News | Airlines

Low budget airline price war

2008-07-29

Despite an 85 per cent fall in profits in the first quarter of 2008, Ryan Air surprised the market and consumers alike this week when maverick boss Michael O'Leary announced a price cutting strategy, in the face of rising oil prices and a global economic downturn.

Meanwhile, British Airways warned fares will go up by four per cent and is planning to axe five per cent of its winter flights. Short-haul and domestic flights from Gatwick and Heathrow to regional airports will be most at risk of the axe when BA announces its own first quarter results at the beginning of August.

O'Leary said: "We believe our average fares for the year may fall by as much as five per cent if European air fares plunge this winter. Ryanair will lead this downward pricing at a time when most of our competitors are hoping to raise fares and fuel surcharges. We will continue to absorb higher oil costs, even if it means short-term losses."

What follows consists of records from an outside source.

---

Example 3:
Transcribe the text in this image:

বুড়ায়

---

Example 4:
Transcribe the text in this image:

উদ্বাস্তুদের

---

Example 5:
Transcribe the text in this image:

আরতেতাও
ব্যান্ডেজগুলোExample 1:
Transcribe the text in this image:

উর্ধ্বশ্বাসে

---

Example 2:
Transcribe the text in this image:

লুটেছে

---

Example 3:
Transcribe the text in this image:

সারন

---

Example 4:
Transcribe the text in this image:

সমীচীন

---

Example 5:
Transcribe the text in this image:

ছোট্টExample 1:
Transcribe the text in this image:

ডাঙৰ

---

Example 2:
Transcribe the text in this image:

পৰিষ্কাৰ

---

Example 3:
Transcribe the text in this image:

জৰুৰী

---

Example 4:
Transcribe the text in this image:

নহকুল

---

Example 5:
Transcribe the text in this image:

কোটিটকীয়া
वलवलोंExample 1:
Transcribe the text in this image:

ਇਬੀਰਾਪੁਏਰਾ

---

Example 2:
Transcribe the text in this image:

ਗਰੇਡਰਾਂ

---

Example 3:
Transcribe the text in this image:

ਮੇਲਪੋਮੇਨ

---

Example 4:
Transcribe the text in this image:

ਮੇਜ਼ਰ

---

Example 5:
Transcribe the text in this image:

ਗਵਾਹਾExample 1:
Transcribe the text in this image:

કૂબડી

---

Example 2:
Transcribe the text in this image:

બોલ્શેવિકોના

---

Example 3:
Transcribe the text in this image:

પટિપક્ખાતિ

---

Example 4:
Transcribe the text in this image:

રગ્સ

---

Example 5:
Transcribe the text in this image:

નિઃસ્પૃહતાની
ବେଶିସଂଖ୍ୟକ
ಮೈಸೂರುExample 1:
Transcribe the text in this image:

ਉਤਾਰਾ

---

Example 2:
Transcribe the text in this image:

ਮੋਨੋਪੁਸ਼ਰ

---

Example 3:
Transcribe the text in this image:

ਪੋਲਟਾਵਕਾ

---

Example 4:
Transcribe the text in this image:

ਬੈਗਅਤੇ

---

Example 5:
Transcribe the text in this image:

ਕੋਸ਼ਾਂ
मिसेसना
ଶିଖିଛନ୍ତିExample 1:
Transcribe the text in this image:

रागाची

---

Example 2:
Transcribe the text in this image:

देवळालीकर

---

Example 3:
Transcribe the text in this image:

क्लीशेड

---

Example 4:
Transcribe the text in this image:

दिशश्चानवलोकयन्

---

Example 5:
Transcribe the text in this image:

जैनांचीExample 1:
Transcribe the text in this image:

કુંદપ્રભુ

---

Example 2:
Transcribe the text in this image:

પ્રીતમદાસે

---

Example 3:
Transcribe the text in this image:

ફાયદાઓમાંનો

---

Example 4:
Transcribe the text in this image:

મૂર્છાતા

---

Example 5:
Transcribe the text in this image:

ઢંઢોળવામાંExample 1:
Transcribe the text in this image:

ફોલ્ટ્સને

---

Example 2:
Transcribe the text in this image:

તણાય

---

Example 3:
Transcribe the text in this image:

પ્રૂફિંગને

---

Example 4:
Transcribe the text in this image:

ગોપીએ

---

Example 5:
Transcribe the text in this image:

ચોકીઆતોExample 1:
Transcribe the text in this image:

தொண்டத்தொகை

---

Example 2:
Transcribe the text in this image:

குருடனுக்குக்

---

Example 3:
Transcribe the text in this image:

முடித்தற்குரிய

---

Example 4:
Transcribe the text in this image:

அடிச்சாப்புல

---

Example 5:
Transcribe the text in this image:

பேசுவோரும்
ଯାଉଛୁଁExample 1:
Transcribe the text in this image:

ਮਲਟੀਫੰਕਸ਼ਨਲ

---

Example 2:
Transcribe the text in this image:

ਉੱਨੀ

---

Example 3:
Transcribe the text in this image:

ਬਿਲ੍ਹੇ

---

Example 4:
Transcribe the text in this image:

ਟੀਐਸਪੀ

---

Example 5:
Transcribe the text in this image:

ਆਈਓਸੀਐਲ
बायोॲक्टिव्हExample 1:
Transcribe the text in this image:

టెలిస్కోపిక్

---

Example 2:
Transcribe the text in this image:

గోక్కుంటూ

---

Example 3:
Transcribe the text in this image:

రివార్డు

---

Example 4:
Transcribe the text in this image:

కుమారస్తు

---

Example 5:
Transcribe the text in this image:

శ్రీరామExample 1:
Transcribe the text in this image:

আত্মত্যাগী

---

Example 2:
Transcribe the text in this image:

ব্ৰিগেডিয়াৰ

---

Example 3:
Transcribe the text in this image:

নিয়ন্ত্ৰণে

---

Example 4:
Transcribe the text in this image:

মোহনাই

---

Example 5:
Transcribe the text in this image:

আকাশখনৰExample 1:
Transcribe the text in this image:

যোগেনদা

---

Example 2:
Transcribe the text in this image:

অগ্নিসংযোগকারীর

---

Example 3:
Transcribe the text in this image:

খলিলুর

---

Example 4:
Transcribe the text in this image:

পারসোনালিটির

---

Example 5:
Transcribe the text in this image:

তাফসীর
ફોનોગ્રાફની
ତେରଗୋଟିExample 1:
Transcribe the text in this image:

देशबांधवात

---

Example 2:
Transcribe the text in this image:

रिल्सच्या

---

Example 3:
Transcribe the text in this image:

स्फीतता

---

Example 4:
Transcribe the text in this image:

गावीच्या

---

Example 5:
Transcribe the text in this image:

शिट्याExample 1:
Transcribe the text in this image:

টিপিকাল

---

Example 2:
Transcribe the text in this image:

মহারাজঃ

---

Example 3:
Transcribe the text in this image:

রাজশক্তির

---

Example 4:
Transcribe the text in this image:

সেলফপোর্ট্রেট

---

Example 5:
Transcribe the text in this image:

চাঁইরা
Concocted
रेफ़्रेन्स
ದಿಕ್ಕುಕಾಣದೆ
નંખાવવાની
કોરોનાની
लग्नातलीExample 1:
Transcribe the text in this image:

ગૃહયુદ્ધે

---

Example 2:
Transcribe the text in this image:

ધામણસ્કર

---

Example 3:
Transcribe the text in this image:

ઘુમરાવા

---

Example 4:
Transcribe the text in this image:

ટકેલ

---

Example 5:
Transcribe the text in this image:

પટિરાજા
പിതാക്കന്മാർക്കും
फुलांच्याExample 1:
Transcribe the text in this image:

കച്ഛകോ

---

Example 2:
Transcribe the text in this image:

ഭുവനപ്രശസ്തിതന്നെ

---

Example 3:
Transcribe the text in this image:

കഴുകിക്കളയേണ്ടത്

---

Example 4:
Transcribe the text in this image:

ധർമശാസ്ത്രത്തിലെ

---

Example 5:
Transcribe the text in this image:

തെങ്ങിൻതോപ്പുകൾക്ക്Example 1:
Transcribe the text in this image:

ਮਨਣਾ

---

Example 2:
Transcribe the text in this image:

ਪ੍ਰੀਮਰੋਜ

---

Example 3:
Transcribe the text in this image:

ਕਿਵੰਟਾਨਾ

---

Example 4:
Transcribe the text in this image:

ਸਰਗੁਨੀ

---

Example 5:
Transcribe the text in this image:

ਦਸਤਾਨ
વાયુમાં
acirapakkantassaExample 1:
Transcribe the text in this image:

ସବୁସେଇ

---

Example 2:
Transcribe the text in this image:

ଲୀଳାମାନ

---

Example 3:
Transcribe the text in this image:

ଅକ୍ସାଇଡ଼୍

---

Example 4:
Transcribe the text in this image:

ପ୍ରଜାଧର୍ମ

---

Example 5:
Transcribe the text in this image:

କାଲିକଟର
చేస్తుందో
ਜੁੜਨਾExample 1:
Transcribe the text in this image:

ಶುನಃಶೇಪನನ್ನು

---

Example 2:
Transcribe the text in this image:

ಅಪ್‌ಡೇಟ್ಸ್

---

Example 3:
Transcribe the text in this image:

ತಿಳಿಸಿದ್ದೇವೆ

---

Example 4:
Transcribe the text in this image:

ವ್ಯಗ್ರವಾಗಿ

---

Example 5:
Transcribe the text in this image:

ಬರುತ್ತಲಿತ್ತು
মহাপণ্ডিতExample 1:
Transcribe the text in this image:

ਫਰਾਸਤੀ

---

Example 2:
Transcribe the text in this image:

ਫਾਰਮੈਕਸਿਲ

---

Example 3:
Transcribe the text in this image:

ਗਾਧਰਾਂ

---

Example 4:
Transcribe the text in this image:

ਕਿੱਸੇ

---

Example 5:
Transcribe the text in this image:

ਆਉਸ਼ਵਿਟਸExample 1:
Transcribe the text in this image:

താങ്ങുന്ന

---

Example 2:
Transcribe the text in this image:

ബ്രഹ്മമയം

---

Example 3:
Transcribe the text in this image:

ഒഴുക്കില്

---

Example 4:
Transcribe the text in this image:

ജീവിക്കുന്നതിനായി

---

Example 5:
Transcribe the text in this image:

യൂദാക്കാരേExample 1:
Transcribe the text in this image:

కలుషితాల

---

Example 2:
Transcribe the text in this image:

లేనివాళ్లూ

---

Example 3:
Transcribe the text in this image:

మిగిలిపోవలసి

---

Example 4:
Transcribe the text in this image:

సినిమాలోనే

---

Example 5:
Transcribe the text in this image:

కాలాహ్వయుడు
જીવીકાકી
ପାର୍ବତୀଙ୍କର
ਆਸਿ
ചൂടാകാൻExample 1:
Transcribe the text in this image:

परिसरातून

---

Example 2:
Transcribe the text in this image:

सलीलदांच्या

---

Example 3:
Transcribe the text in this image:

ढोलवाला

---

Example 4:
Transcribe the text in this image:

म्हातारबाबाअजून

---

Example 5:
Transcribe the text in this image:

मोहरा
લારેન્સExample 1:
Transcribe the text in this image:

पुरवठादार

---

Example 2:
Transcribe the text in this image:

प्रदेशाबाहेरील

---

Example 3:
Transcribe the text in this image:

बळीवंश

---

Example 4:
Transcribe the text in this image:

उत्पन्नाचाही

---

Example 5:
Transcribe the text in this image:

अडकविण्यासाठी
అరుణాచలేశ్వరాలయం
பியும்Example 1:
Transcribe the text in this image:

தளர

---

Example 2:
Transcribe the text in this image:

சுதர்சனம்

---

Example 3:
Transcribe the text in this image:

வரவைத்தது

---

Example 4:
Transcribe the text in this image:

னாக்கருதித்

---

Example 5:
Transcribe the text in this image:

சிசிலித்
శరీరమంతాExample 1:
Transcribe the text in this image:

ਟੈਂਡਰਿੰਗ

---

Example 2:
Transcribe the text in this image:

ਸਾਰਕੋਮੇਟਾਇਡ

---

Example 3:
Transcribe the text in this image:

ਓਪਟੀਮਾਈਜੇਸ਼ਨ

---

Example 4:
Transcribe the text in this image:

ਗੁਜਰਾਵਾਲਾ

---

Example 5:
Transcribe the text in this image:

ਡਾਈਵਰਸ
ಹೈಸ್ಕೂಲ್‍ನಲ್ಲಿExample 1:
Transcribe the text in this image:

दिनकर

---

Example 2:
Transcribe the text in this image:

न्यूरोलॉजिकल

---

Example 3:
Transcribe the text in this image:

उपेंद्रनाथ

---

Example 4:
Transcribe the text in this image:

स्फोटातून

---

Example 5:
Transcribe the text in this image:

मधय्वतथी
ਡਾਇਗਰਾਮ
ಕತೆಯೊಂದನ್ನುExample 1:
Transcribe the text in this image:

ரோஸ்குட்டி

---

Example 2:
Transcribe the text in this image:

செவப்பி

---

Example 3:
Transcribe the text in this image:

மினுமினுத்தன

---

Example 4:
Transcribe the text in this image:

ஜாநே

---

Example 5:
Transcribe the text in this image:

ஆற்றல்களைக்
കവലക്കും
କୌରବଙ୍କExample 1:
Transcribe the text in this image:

Rising oil prices, which averaged $117 a barrel in the first quarter of 2008 compared with $61 a barrel in the same period last year, is responsible for Ryanair's profits dropping to £16million. It faces losses of up to £47.3million this year compared with the record £378million profit last year if oil prices stay high.
Despite the promise of ever cheaper flights, the no-frills airline operator announced it is axeing 14 per cent of its winter flights from Stansted airport . Ryanair's weekly flights will be cut from more than 1,850 to just under 1,600. It is also cutting flights from its Dublin base by 12 per cent this winter and expects to ground just over 10 per cent of its fleet.